Tugendbilder an den Wänden

So geht es in dem Buch ins Detail, und eine ganz eigene, uns Heutigen fremde Welt tut sich auf. Sie ist von festen Abläufen und sozialen Normen bestimmt, sie hat viel mit dem Wachstum der Familie zu tun – das Ehebett als deren Mittelpunkt sowie als Geburtsstätte –, sie kennt neben Tisch und Sitzgelegenheiten sowie den allgegenwärtigen Truhen keine weiteren Möbel, und sie ist von der Küche bis zum Dach von Arbeit bestimmt. Foscari hat sein Buch mit wunderbaren Ausschnitten zeitgenössischer Gemälde illustriert, die bis hin zum sorgsam gefalteten Tischtuch zeigen, worin sich der Rang eines solchen Haushalts ausdrückte. Die Wandbilder hingegen, die das piano nobile schmücken, geben dasselbe in mythologischer Gestalt wieder. Sie sind vor allem Tugendbilder, geistvoll und anspielungsreich, etwa hinsichtlich des ehelichen Beisammenseins.

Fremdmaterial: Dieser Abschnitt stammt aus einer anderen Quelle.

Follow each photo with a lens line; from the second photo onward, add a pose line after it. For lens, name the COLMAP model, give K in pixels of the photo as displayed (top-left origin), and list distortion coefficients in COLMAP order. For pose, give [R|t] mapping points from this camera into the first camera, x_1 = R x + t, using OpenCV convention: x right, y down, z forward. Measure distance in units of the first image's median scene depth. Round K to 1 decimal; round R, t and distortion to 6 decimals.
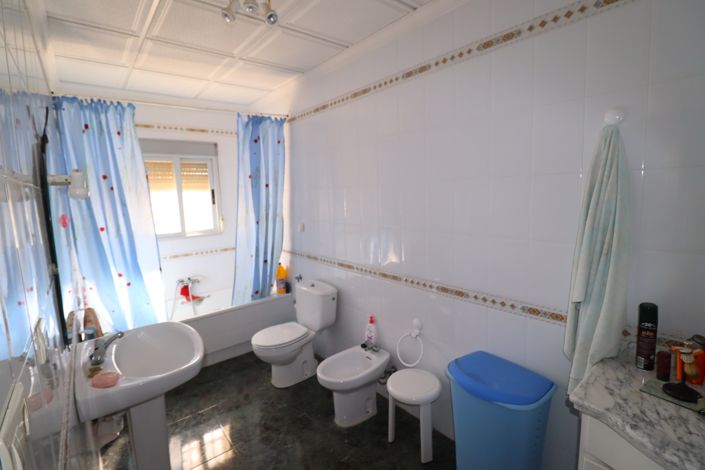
lens RADIAL K [[325.7, 0, 352.4], [0, 325.7, 237.2], [0, 0, 1]] dist [-0.009207, -0.007087]
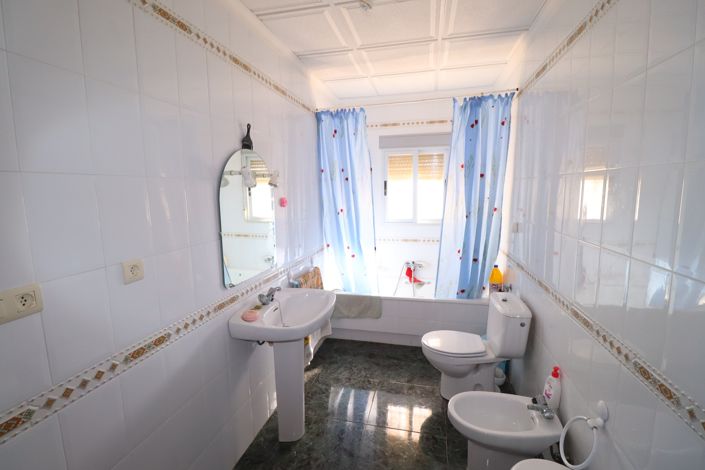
lens RADIAL K [[325.7, 0, 352.3], [0, 325.7, 237.4], [0, 0, 1]] dist [-0.009207, -0.007087]
pose [[0.604107, 0.140056, -0.784499, 0.249906], [-0.111673, 0.989599, 0.090678, -0.034766], [0.789040, 0.032828, 0.613464, 0.197762]]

Foscari lässt den Leser am reichen Leben in und um die Küche im Erdgeschoss teilhaben, wo auch das Alltagsmahl eingenommen wurde und das stets bewahrte Herdfeuer die kalten Monate erträglich machte. Über Bäder ist bei Palladio nichts zu finden – es gab sie, damaligen Vorstellungen von Ansteckungsgefahren zufolge, einfach nicht. Sehr wohl hingegen Latrinen, den engen Wendeltreppen zugeordnet, sodass unangenehme Gerüche von der Zugluft weggeweht wurden.

Vorlagen aus der Antike

Es gab unter den Architekten des 20. Jahrhunderts nicht wenige, die Palladio seiner vermeintlichen Funktionalität halber bewunderten. Foscari macht deutlich, dass solche Interpretationen an den Vorstellungen der Zeit um 1550 vorbeigehen. Palladio nämlich suchte in zeittypischer Auslegung der einzig bekannten antiken Schrift zur Baukunst, der „Zehn Bücher“ des Vitruv, nach größtmöglicher Harmonie aller Proportionen. Ihr ordnet sich alles unter. Palladio, der selbst aus einfachen Verhältnissen stammte und dank der Patronage bedeutender Geister wie Giangiorgio Trissino eine humanistische Bildung erfuhr, sah das Studium philosophischer Literatur und das geistvolle Gespräch des Hausherren und seiner gleichrangigen Gäste als die einer Villa angemessene Lebensweise und als Erholung von der „Geschäftigkeit der Stadt“.

Beiläufig macht Foscari in diesem zauberhaften Buch auf einen Umstand aufmerksam, den man allzu leicht übersieht: Die Villen des Palladio (und seiner Nachfolger) sind „nicht zu verteidigen“. Das setzt eine gesicherte Territorialherrschaft voraus, in der es keine herumziehenden Räuber mehr gibt.

Kontemplation und Arbeit

Der hochgestellte Besucher kommt zur Casa Foscari mit dem Boot aus Venedig herüber, geht ein paar Schritte über das Grundstück und steigt dann eine der beiden symmetrischen Außentreppen zum Hauptgeschoss hoch, wo ihn der Hausherr empfängt. Nichts Wehrhaftes ist übrig, wie es Palladio noch aus seinen Jugendjahren kannte. Endlos dehnt sich die landwirtschaftliche Fläche rings um die zahlreichen Landsitze. Mit dem Buch von Antonio Foscari gewinnen wir Einblick in eine Zeit, die Erwerbstätigkeit und Kontemplation vereinte, und dies am edelsten in den Bauten des Andrea Palladio (Antonio Foscari: Living with Palladio in the Sixteenth Century. Translated by Lucinda Byatt. Lars Müller Publishers, Zürich 2020. 128 Seiten, 25 €).